Chrome is the code-name for an upcoming Windows enhancement that allows developers to create great looking multimedia content on the Web, CD and DVD. It works through simple XML (eXtensible Markup Language) statements that create animations you can download from the Web in a fraction of a second. I admit I was impressed by the demos I saw. The biggest downside: Chrome works best with the heavy-duty processing power of a Pentium II processor.
Many hardware makers displayed prototypes at WinHEC that will make it to market by the end of this year or early in 1999.
Some of the more interesting developments are on the video front. Gates showed off a dazzling PC-based home video editing system. It lets you decode two digital video signals simultaneously and mix them together to create home movies with better than VHS resolution.
The key is the new 2Real chip from C-Cube Microsystems that can both encode and decode MPEG2 video, simultaneously if necessary. It records at resolutions up to 720 by 480 at 30 frames per second.
You can play back video from one or two consumer DVD video players, add transitions or other special effects, then encode it and store it on the hard drive. Then you run a program to convert it to DVD video format and burn it into a disc in a DVR unit inside the PC. You can record up to one hour of MPEG2 compressed video in one gigabyte of storage.
Microsoft says a system with this level of functionality would have cost about $100,000 a year ago. It will be available in a few months at a price that's affordable to the home video buff.
According to Microsoft's research, more than 35 per cent of the inexpensive home PCs sold last holiday season were purchased by families who already owned at least one PC and did not buy it to replace an older computer. If you have a growing number of multi-PC families, some will want to link everything together.
To satisfy this need, NEC Electronics showed its prototype of a home multimedia network that joins personal computers with entertainment devices. The Termboy family (my 2 bits says it gets renamed) of devices on display connected several PCs to a DVD drive, graphics printer, digital camera and digital television set.

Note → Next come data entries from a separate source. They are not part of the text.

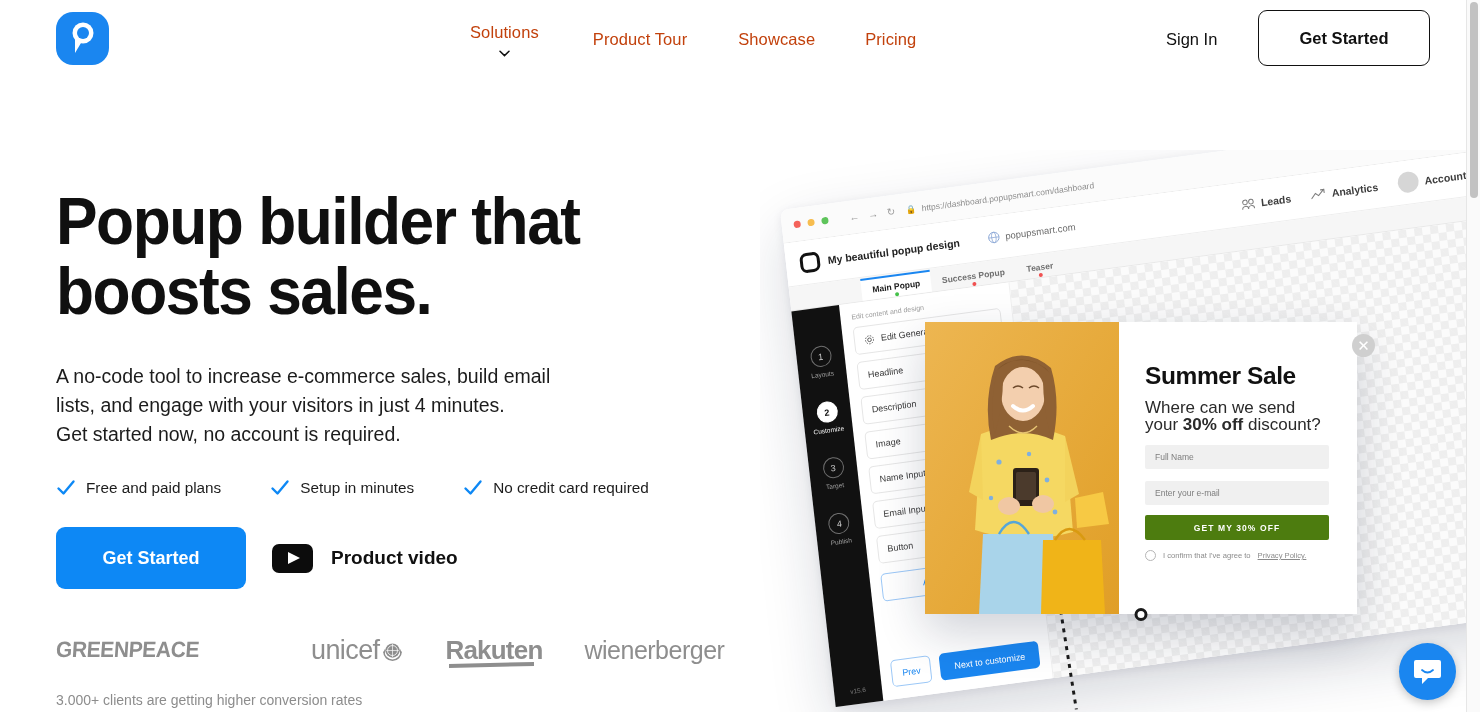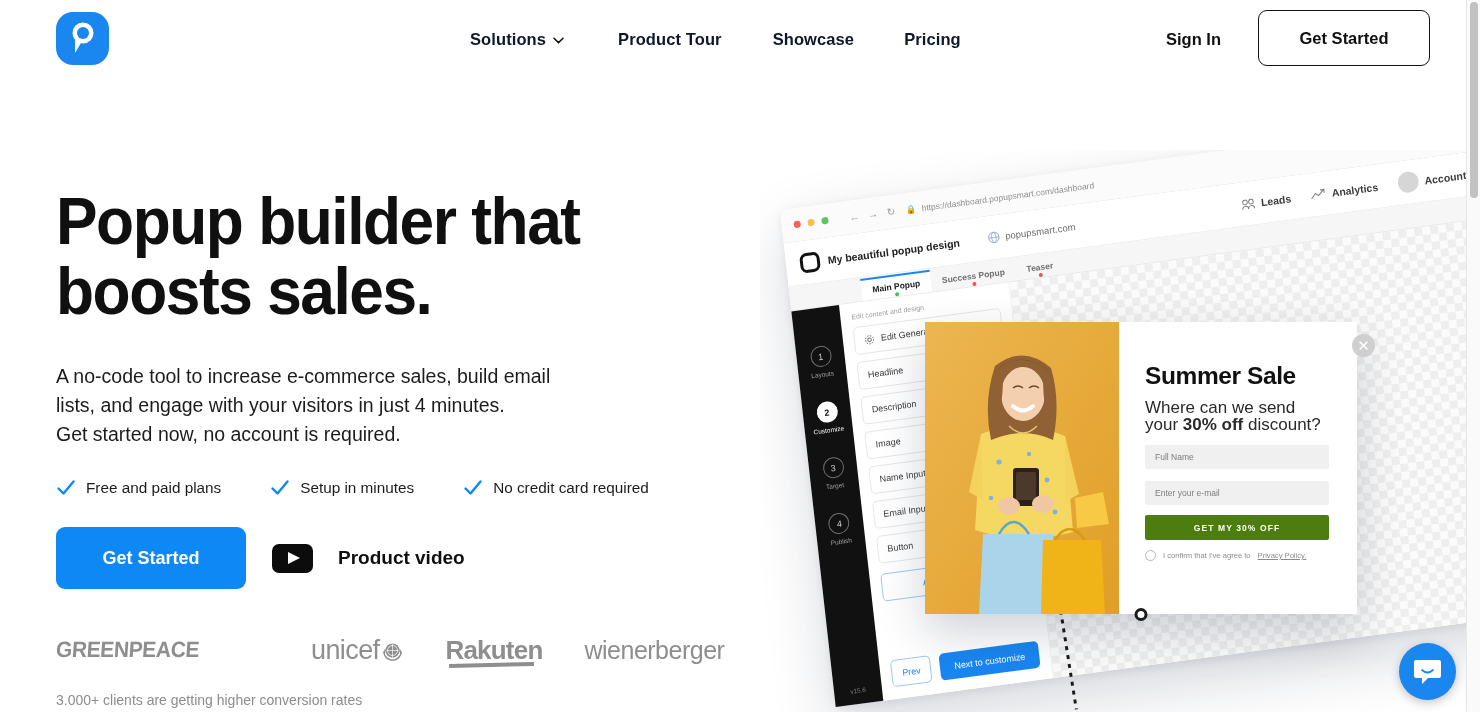--- a/index.html
+++ b/index.html
@@ -34,9 +34,10 @@
     height: 78px; display: flex; align-items: center; gap: 0;
   }
   .nav a {
-    font-size: 16.5px; font-weight: bold; color: #0f172a;
+    font-size: 16.5px; font-weight: normal; color: #c2410c;
     text-decoration: none; letter-spacing: .1px;
     white-space: nowrap;
+    flex-direction: column;
   }
   .nav-item { display: flex; align-items: center; gap: 7px; }
   .nav-gap-1 { width: 54px; }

To handle the transmission of all this multimedia content, the Termboy network uses the IEEE (Institute of Electrical and Electronics Engineers) 1394 standard for high speed communications, formerly known as FireWire. It operates at blazing speeds of up to 200 Mbps, 20 times as fast as many of today's office networks.
Computer Design magazine predicts the IEEE 1394 standard will become tomorrow's version of the RCA jack, the ubiquitous device that connects today's stereo components. The magazine says it will inspire a whole new wave of products and applications.
To control the Termboy network you can mount a nifty infrared device, that operates at distances up to 6.5 meters, high in a corner of a room. Between rooms, you use plastic optical fiber, good for distances of up to 70 meters. Repeater boxes are available for longer cable runs.
According to Patrick Yu, NEC System Application Engineering Manager, prototypes will be distributed to interested manufacturers as early as this June. NEC will also manufacture its own units for sale to consumers early in 1999. Sony is developing a similar network. CW
Richard Morochove, FCA, is a Toronto-based computer consultant.